Aricle 5 rules (500s) govern:
Privileges which is a special entitlement to immunity granted by the state or another authority to a restricted group, either by birth or on a conditional basis.
How do FRE over privileges differ from NJ rules of evidence?
FRE doesn't cover specific privileges just 501 (general rule) and 502 (attorney-client privilege and work product; limitations on waiver).
Are witnesses required to provide a response to an objected question?
Yes but objections as to privilege are respected in a deposition and answers cannot be given.
Privileges are based on:
Protecting information where its disclosure may cause harm.
May one claim privileg in areas that are not explicitly protected by state law?
Yes there have been arguments of privilege in parent child relationships and same sex marriages.
What are the Wigmore principles?
Principles that suffice for raising an argument of privilege; 1) Communications must originate in confidence, 2) Confidentiality must be essential in the relationship, 3) Relationship is one that the community opines should be diligently fostered, 4) The injury arising from disclosure is greater than the benefit gained from disclosure.
Are communications between corporate general counsel and corporate employees protected by attorney-client privilege; work product doctrine?

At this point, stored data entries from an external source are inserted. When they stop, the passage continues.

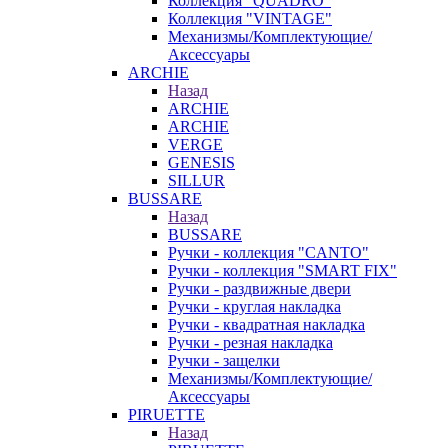
Коллекция "QUADRO"
Коллекция "VINTAGE"
Механизмы/Комплектующие/
Аксессуары
ARCHIE
Назад
ARCHIE
ARCHIE
VERGE
GENESIS
SILLUR
BUSSARE
Назад
BUSSARE
Ручки - коллекция "CANTO"
Ручки - коллекция "SMART FIX"
Ручки - раздвижные двери
Ручки - круглая накладка
Ручки - квадратная накладка
Ручки - резная накладка
Ручки - защелки
Механизмы/Комплектующие/
Аксессуары
PIRUETTE
Назад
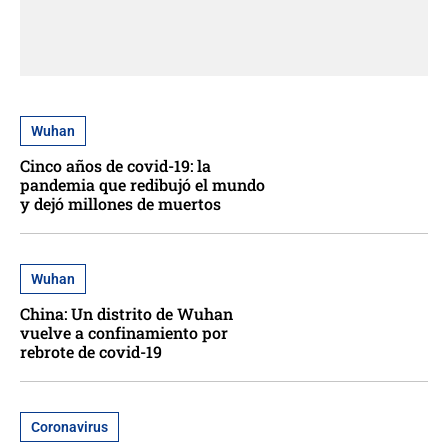
Wuhan
Cinco años de covid-19: la
pandemia que redibujó el mundo
y dejó millones de muertos
Wuhan
China: Un distrito de Wuhan
vuelve a confinamiento por
rebrote de covid-19
Coronavirus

Yes see Upjohn v US 1981 as the data gathering process for providing legal advice is within the scope of an attorney's duties and it includes notes and memos based on oral statements of employees.
Is the attorney client privilege destroyed when a story is related in the presence of another?
No see US v Kovel 1961 as the communication was made in confidence for the purpose of obtaining legal advice.
In regard to spousal privileges to whom does the privilege vest?
The witness spouse, see Trammel v US 1980 allowed spousal testimony case, and they may neither be compelled to testify nor foreclosed from testifying.
Does a partnership in crime destory marital communication privilege?
Yes see US v Marashi 1990 tax evasion case where testimony by D's exwife as to statements made by D during the marriage was admissible under the partnership in crime exception to the marital communications privilege.
Do patients and their psychotherapists or social worker enjoy communication privilege?
Yes see Jaffee v Redmond 1996 case where their confidential communications held privileged from compelled disclosure under FRE 501.
Is there a clergy-penitent privilege and, if so, who holds it?
Under federal law only the penitent is the holder of the privilege but NJ law hold both clergy and penitent to the privilege.